_What to do_. Every line below that includes the word "left" needs to be copied.

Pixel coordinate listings
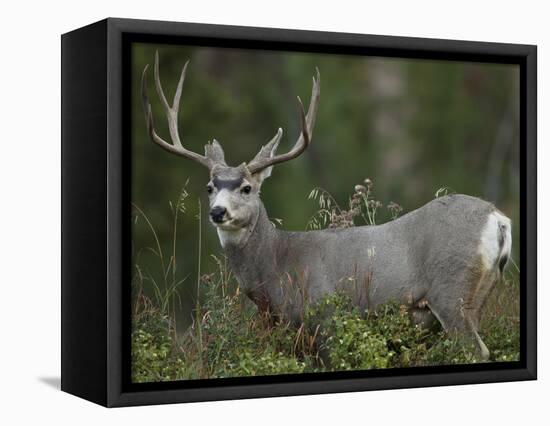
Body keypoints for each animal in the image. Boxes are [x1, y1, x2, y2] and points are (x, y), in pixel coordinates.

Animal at [141, 52, 512, 360]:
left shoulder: (325, 318)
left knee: (478, 349)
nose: (218, 212)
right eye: (209, 188)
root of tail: (498, 219)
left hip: (451, 291)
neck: (277, 265)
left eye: (246, 188)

_Answer area_.
left shoulder: (325, 318)
left knee: (478, 349)
left hip: (451, 291)
left eye: (246, 188)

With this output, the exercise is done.